Draft generator - Githubissues

kitchoi commented 8 years ago

As I was playing with the metadata (my way of understanding it more deeply), I also made this generator. Bits of this maybe useful? @roigcarlo

kitchoi commented 8 years ago

I tested this generator code with the simphony_metadata.yml in the update_yaml_files ( #7 ). I also added a number of "FIXME" commands in the code. These are items that I think we should discuss either in a separate Issue thread or on the wiki.

Here is a summary of these items:

(1) the shape syntax (already in #9 )

(2) For some CUBA keys, there are property names which are CUBA keys as well. I don't know what special purpose they serve. For examples, CUBA.DESCRIPTION and CUBA.NAME are attributes of CUDS_COMPONENT. How is this different from using "description" and "name" in the yaml file? Should we be loading the cuba.yml file to check the shape etc?

(3) If an attribute has a given value, is it read-only? (e.g. definition: something)

(4) There are going to be some utility functions, where do we put them? (e.g. a function for checking a given value comply with shape)

(5) CUBA.DATA must be always empty, is that right?

(6) Some default values are CUBA key, we keep them as is?

Again, this WIP PR is not meant for merging but serves as a proof of idea as we go along. The target generator code should provide command line functions similar to the good old cuba_generator.py

ahashibon commented 8 years ago

(2) For some CUBA keys, there are property names which are CUBA keys as well. I don't know what special purpose they serve. For examples, CUBA.DESCRIPTION and CUBA.NAME are attributes of CUDS_COMPONENT. How is this different from using "description" and "name" in the yaml file? Should we be loading the cuba.yml file to check the shape etc?

Please see the SSB wiki

in particular: here

ahashibon commented 8 years ago

(3) If an attribute has a given value, is it read-only? (e.g. definition: something)

please see https://github.com/simphony/simphony-metadata/pull/8#issuecomment-197366545

ahashibon commented 8 years ago

(5) CUBA.DATA must be always empty, is that right?

correct, this is the existing (flat) data structure of SimPhoNy, which is already implemented.

ahashibon commented 8 years ago

(6) Some default values are CUBA key, we keep them as is?

Yes!

mehdisadeghi commented 8 years ago

(4) There are going to be some utility functions, where do we put them? (e.g. a function for checking a given value comply with shape)

For now we can add it to the base class of all cuds, i.e. CUDSItem.

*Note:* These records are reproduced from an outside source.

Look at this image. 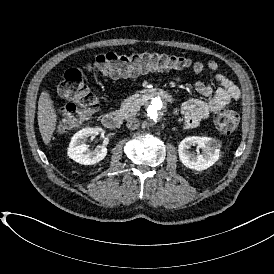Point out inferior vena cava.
<instances>
[{"mask_svg":"<svg viewBox=\"0 0 274 274\" xmlns=\"http://www.w3.org/2000/svg\"><path fill=\"white\" fill-rule=\"evenodd\" d=\"M126 127L129 130L139 129L140 121L137 118H129L126 122Z\"/></svg>","mask_w":274,"mask_h":274,"instance_id":"inferior-vena-cava-1","label":"inferior vena cava"}]
</instances>
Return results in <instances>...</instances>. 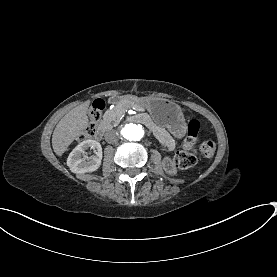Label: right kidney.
Returning a JSON list of instances; mask_svg holds the SVG:
<instances>
[{
    "instance_id": "obj_1",
    "label": "right kidney",
    "mask_w": 277,
    "mask_h": 277,
    "mask_svg": "<svg viewBox=\"0 0 277 277\" xmlns=\"http://www.w3.org/2000/svg\"><path fill=\"white\" fill-rule=\"evenodd\" d=\"M89 148L95 152L92 158L83 155ZM67 166L74 174H85L97 171L102 166L101 145L95 140L81 142L69 154Z\"/></svg>"
}]
</instances>
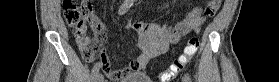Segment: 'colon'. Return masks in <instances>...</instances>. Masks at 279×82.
Here are the masks:
<instances>
[{"instance_id": "colon-1", "label": "colon", "mask_w": 279, "mask_h": 82, "mask_svg": "<svg viewBox=\"0 0 279 82\" xmlns=\"http://www.w3.org/2000/svg\"><path fill=\"white\" fill-rule=\"evenodd\" d=\"M221 0L209 1L210 5H220ZM63 17L67 25L74 30V36L77 42L87 39L86 32L89 27L93 28L99 25V19L89 1L87 0H62ZM199 39L191 37L185 46L183 53L177 57L174 62L161 71L159 82H171L172 79L184 70L192 56L199 48ZM83 58H90V48L82 51Z\"/></svg>"}]
</instances>
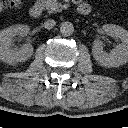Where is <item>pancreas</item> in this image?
<instances>
[{
    "label": "pancreas",
    "mask_w": 128,
    "mask_h": 128,
    "mask_svg": "<svg viewBox=\"0 0 128 128\" xmlns=\"http://www.w3.org/2000/svg\"><path fill=\"white\" fill-rule=\"evenodd\" d=\"M42 3L44 4L48 13L60 12L62 11V9H65L68 7L67 4H62L61 2H58L57 0H42Z\"/></svg>",
    "instance_id": "cf45deb5"
}]
</instances>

I have also some suggestions:

I noticed the script generates Cuds instead of CUDS in class names. Since CUDS is an acronym it is better to be written in all caps, e.g. CUDSItem, CUDSComponent, etc.
I also tried find_missing_cuba.py. There are keys that do not exist in CUBA but are missing in the script's output. A few examples are ISOTHERMAL_MODEL, LAMINAR_FLOW_MODEL, CONSTANT_ELECTROSTATIC_FIELD_MODEL, etc.
I prefer one module which contains all the definitions (i.e. models, entities, Data Transfer Objects). This way it is easier to import them, both dynamically by other pieces of code and by users. I don't see any benefit in having many tiny modules. It reminds me the Java convention of having one file per class.
In case of having one module per class use relative imports to import others.

Nice generator though.

kitchoi commented 8 years ago

For now we can add it to the base class of all cuds, i.e. CUDSItem.

If the function is general enough to be put in the base class and be shared by the subclasses, then I think it is a good candidate as a module-level function, which I think is simpler.

I noticed the script generates Cuds instead of CUDS in class names. Since CUDS is an acronym it is better to be written in all caps, e.g. CUDSItem, CUDSComponent, etc.

Agree. Can make a set of special words and pass it to the to_camel_case function.

I also tried find_missing_cuba.py. There are keys that do not exist in CUBA but are missing in the script's output. A few examples are ISOTHERMAL_MODEL, LAMINAR_FLOW_MODEL, CONSTANT_ELECTROSTATIC_FIELD_MODEL, etc.

ISOTHERMAL_MODEL, LAMINAR_FLOW_MODEL and CONSTANT_ELECTROSTATIC_FIELD_MODEL (etc.) are defined in simphony_metadata.yml already. See @tuopuu comment: https://github.com/simphony/simphony-metadata/pull/7#issuecomment-197362677 Therefore the generator for cuba.py will need to read simphony_metadata.yml as well.

I prefer one module which contains all the definitions (i.e. models, entities, Data Transfer Objects). This way it is easier to import them, both dynamically by other pieces of code and by users. I don't see any benefit in having many tiny modules. It reminds me the Java convention of having one file per class.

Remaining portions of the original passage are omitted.